#  > > >  >  > Форум >  > > >  >  > Контакты >  > > >  >  > Буддийские центры >  > > >  >  >  Ярославский буддийский центр

## Борис Гречин

В Ярославле уже почти два года работает центр "Сангъе Чхо Линг" линии гелугпа, небольшой, но стабильный. К другим традициям мы относимся терпимо и с уважением. Сейчас мы как раз проводим лекции для начинающих. Адрес нашего сайта - www.sangye.narod.ru. Добро пожаловать! Борис Гречин (геньен Шенпа)

----------


## Топпер

Молодцы.  В глубине России быть буддистом ИМХО в два раза тяжелее, чем в столицах. Поэтому тем более приятно видеть сложившуюся общину.

Сайт сделан грамотно и понятно. Единственно, что хорошо бы фотогалерею добавить, пусть даже совсем небольшую.

И ещё немного удивила фраза со станицы "Наши учителя"

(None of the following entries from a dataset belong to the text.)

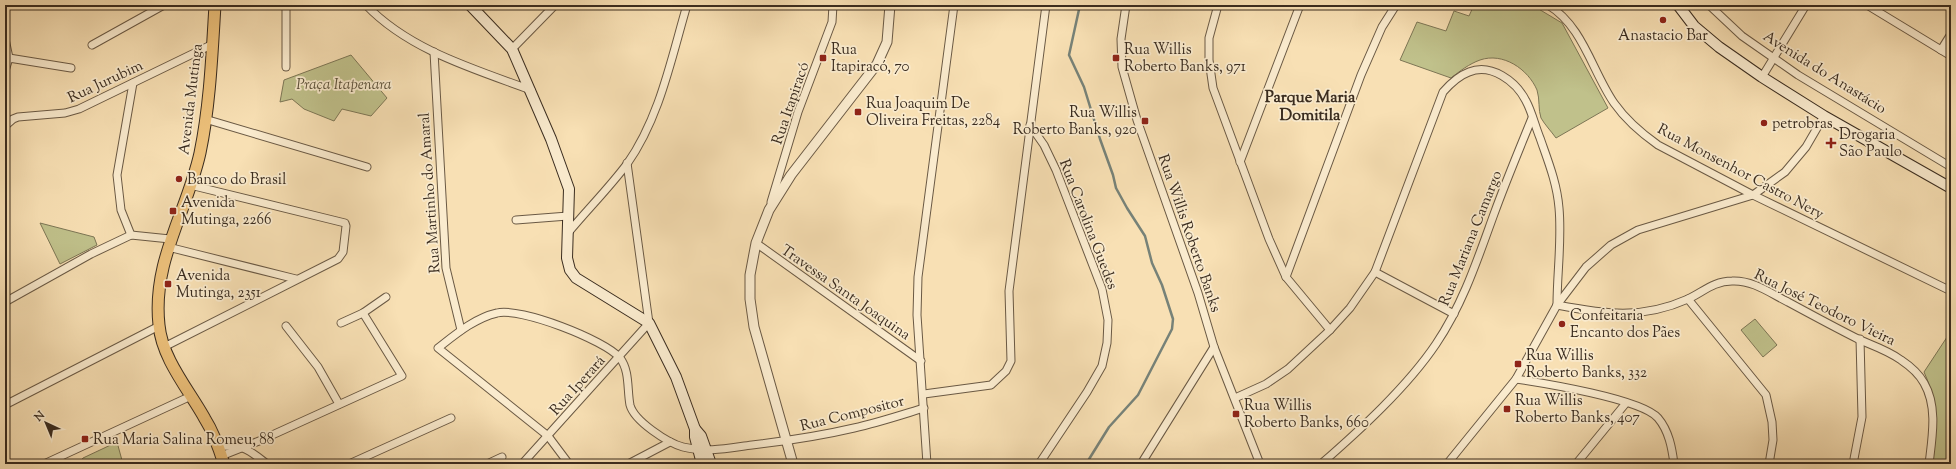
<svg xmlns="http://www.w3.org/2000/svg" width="1956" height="469" viewBox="0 0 1956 469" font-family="'Sorts Mill Goudy',serif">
<rect width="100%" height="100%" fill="#f8e0b4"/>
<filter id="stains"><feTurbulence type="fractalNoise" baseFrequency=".005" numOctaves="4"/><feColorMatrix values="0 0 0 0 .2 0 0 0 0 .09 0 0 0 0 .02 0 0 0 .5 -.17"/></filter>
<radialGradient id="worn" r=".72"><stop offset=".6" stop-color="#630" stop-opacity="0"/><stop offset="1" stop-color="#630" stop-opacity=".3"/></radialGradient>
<g fill="#c0c18b" stroke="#7d7655">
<path d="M1474 5H1532L1562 23 1608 108 1556 138C1551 131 1545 125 1541 118 1538 110 1540 99 1537 90 1528 69 1503 52 1480 60 1469 64 1460 71 1451 78L1400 60 1417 22 1446 31 1454 11 1469 16Z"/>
<polygon points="351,55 387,98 371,116 342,109 334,121 304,109 292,99 280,102 284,80"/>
<polygon points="40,223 94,237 97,245 60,264"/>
<polygon points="1755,319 1777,345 1763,357 1741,330"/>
<path d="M1951 331V464H1933C1935 429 1939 405 1924 372Z"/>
<polygon points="117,442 123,464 78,464 83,458"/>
</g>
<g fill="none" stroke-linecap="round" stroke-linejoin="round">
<polyline stroke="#778278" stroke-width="2.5" points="1080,5 1069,55 1084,87 1100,139 1113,175 1116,188 1127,208 1145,236 1152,263 1162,285 1173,319 1172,329 1138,395 1109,427 1086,464"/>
<g stroke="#6a5944" stroke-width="9">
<g id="minor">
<path d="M366 5C409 50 474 69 531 90"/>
<polyline points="1126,5 1121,39 1122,67 1137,120 1198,293 1214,347 1260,464"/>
<polyline points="1218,5 1209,38 1209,60 1213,88 1269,239 1286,277 1330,330"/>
<path d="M1548 5C1583 26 1592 71 1614 103 1626 120 1641 133 1658 145L1753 195 1951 291"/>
<polyline points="1709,5 1742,36 1798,75 1951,167"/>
<polyline points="1867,5 1951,56"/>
<polyline points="5,39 9,58 5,71"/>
<polyline points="92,45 164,5"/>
<polyline points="512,49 555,5"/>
<polyline points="1941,50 1951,34"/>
<polyline points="434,52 446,268 461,330"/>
<polyline points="9,58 71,68"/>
<polyline points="286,67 286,5"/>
<polyline points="1762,77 1806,5"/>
<polyline points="205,119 367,167"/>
<polyline points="1030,125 1044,145 1056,170 1102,289 1108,320 1107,343 1102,366 1087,392 1039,464"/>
<polyline points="5,126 13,119 18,117 65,113 79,109 213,44"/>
<polyline points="1240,162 1300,5"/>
<polyline points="771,202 798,112 832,22 833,5"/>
<polyline points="516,220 568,216"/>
<path d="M568 233C587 210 609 188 627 164 660 117 671 59 687 5"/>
<polyline points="131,235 121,210 117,175 133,83"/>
<polyline points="756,243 921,361"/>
<polyline points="168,247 296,279"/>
<polyline points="1375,272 1454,314"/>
<polyline points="1286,277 1361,75 1382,27 1396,5"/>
<polyline points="1688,299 1766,395 1772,422 1773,440 1769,464"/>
<polyline points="5,302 91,254 131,235 170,239"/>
<path d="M1557 305C1605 314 1641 320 1688 299 1703 292 1714 281 1732 281 1753 280 1770 293 1788 302 1812 315 1836 328 1860 340 1874 346 1889 351 1901 360 1910 366 1919 374 1924 383 1938 407 1932 438 1929 464"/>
<polyline points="341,323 363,313 386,297"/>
<polyline points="286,326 318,367 339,404"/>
<polyline points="164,347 338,259 343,252 346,226 345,223 190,185"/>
<path d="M1516 379C1543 383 1642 399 1658 418 1669 431 1672 448 1674 464"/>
<polyline points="924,394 991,385 1006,371 1011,361 1009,291 1046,5"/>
<path d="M1235 398 1266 384 1288 369 1330 330 1350 308 1375 272 1443 92C1450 84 1458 76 1469 72 1491 63 1516 81 1526 101 1532 112 1535 126 1540 138 1548 161 1557 183 1559 208 1562 240 1557 273 1557 305"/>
<polyline points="5,405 159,326"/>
<path d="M219 447C242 443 249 450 267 464"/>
<polyline points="221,456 259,441 402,376 363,313"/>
<polyline points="44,464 191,396"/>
<polyline points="349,464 451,418"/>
<polyline points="487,464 502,457"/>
<polyline points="522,464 649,323 627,163"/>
<path d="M569 464 548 436 438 348C456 334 475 318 497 313 520 307 605 340 620 358 630 371 627 390 630 405 634 421 668 443 683 447 707 453 729 448 752 445 786 441 820 436 854 428 877 423 901 415 924 408"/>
<polyline points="628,464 670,442"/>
<polyline points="927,464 917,315 918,277 954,5"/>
<polyline points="1141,464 1214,347"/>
<path d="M1321 464C1360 430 1407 387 1436 344 1463 304 1478 258 1494 214 1506 181 1519 150 1532 118"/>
<polyline points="1447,464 1516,379 1557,305 1586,267 1611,245 1638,230 1753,195 1785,172 1806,147 1824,116"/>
<polyline points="1576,464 1626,403"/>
<polyline points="1853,464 1862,417 1860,339"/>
</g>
</g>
<g stroke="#6a5944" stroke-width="11">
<polyline id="tertiary" points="793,464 754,327 750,299 750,275 756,243 769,210 791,175 877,64 887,42 890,5"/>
</g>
<g stroke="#3a2c1f" stroke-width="12">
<g id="secondary">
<polyline points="470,5 512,49 551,139 569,189 567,258 570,270 576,278 649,323 676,377 695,429 695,437 702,464"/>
<polyline points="1678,5 1694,26 1719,47 1762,77 1824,116 1951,188"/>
<polyline points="695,429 701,436 711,464"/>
</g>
</g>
<g stroke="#3a2c1f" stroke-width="13">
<path id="primary" d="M215 5C212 54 210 105 200 153 187 212 152 261 159 325 162 359 189 390 205 419 214 433 219 448 224 464"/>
</g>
<use href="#minor" stroke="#faebce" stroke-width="7"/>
<use href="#tertiary" stroke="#faebce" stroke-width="9"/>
<use href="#secondary" stroke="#faebce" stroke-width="10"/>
<use href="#primary" stroke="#ecc07a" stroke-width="11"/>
</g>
<g fill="#8f2418" stroke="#faebce" stroke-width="1.5">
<circle cx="1663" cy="20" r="4"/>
<rect x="819" y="54" width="8" height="8" rx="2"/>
<rect x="1112" y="54" width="8" height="8" rx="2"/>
<rect x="854" y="108" width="8" height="8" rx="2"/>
<rect x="1141" y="117" width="8" height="8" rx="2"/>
<circle cx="1764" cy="123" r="4"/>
<path d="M1829 137h4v4h4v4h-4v4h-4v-4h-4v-4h4z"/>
<circle cx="179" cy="179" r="4"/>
<rect x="169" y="207" width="8" height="8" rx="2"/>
<rect x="164" y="280" width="8" height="8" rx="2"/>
<circle cx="1562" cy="324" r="4"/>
<rect x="1514" y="360" width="8" height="8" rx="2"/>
<rect x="1503" y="405" width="8" height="8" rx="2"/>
<rect x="1232" y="410" width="8" height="8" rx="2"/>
<rect x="81" y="435" width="8" height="8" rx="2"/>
</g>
<g text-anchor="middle" stroke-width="3.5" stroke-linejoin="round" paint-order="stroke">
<g font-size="15" fill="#3a2c1f" stroke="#faebce" text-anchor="start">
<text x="1663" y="40" text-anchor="middle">Anastacio Bar</text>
<text x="831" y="54">Rua<tspan x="831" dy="17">Itapiracó, 70</tspan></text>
<text x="1124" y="54">Rua Willis<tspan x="1124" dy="17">Roberto Banks, 971</tspan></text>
<text x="866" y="108">Rua Joaquim De<tspan x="866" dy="17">Oliveira Freitas, 2284</tspan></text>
<text x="1137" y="117" text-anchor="end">Rua Willis<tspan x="1137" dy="17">Roberto Banks, 920</tspan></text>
<text x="1772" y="128">petrobras</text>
<text x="1839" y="139">Drogaria<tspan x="1839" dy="17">São Paulo</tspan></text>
<text x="187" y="184">Banco do Brasil</text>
<text x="181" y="207">Avenida<tspan x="181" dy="17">Mutinga, 2266</tspan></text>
<text x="176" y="280">Avenida<tspan x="176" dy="17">Mutinga, 2351</tspan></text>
<text x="1570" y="320">Confeitaria<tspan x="1570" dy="17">Encanto dos Pães</tspan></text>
<text x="1526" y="360">Rua Willis<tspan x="1526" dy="17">Roberto Banks, 332</tspan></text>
<text x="1515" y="405">Rua Willis<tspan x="1515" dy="17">Roberto Banks, 407</tspan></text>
<text x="1244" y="410">Rua Willis<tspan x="1244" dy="17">Roberto Banks, 660</tspan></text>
<text x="93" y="444">Rua Maria Salina Romeu, 88</text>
</g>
<g font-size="15" fill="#3a2c1f" stroke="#faebce">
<text transform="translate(1825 72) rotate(32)" y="5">Avenida do Anastácio</text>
<text transform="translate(105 81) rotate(-25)" y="5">Rua Jurubim</text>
<text transform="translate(190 99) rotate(-83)" y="5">Avenida Mutinga</text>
<text transform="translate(790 103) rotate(-71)" y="5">Rua Itapiracó</text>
<text transform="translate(1741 171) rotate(28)" y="5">Rua Monsenhor Castro Nery</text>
<text transform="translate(429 193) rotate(-94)" y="5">Rua Martinho do Amaral</text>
<text transform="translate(1089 224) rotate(69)" y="5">Rua Carolina Guedes</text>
<text transform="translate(1190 233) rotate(71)" y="5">Rua Willis Roberto Banks</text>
<text transform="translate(1470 238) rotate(-68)" y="5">Rua Mariana Camargo</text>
<text transform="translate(846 292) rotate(35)" y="5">Travessa Santa Joaquina</text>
<text transform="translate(1825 307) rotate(26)" y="5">Rua José Teodoro Vieira</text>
<text transform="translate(577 385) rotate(-48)" y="5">Rua Iperará</text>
<text transform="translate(852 413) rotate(-14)" y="5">Rua Compositor</text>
</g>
<g font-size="15" font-style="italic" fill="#5c513a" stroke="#faebce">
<text x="344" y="89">Praça Itapenara</text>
</g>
<g font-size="16" font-weight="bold" fill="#3a2c1f" stroke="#faebce">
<text x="1310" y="102">Parque Maria<tspan x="1310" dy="18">Domitila</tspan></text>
</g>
</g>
<rect width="1956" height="469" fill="none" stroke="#f8e0b4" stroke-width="20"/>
<rect x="6" y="6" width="1944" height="457" fill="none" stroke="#3a2c1f" stroke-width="2"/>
<rect x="10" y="10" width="1936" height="449" fill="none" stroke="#3a2c1f"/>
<g transform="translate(46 423) rotate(316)" stroke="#faebce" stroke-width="3" paint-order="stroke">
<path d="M0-3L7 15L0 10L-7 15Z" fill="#3a2c1f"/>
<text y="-6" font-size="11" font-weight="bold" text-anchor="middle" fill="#3a2c1f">N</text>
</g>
<rect width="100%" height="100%" filter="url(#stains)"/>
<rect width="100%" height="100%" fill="url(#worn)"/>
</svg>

> Б.С. Гречин придерживается обетов геньена (буддийского послушника), но при этом является мирянином


Обеты геньена - это же обеты мирянина. Почему переведено, как "послушник"?

----------


## Юрий К.

Заглянул на сайт. Молодцы-то молодцы, но все-таки удивительно видеть катехизис в качестве часто задаваемых вопросов и одну художественную литературу в библиотеке.




> Катехи́зис или катихи́зис (греч. Κατήχησις — поучение, наставление) — официальный вероисповедный документ какой-либо конфессии, огласительное наставление, книга, содержащая основные положения христианского вероучения, часто изложенные в виде вопросов и ответов. Катехизация – экзамен по катехизису. Катехизис содержит ответы на наиболее типичные богословские вопросы и начальное богословское образование перед крещением.


http://ru.wikipedia.org/wiki/Катехизис

Это все-таки христианский термин, а не просто старомодное слово.

----------


## Топпер

На мой взгляд это неплохо. Если термин адекватно понимается, почему его не применить? Мы же говорим "монах", а не "бхиккху", "медитация", а не "бхавана" и т.п.

----------


## Huandi

> "медитация", а не "бхавана"


Вообще ничего общего между этими терминами нет

----------


## Игорь Канунников

Столько анектодов про ламу Оле на одном сайте еще ни у кого не видел. Видать больная тема там в Ярославле.

----------


## Юрий К.

> На мой взгляд это неплохо. Если термин адекватно понимается, почему его не применить? Мы же говорим "монах", а не "бхиккху", "медитация", а не "бхавана" и т.п.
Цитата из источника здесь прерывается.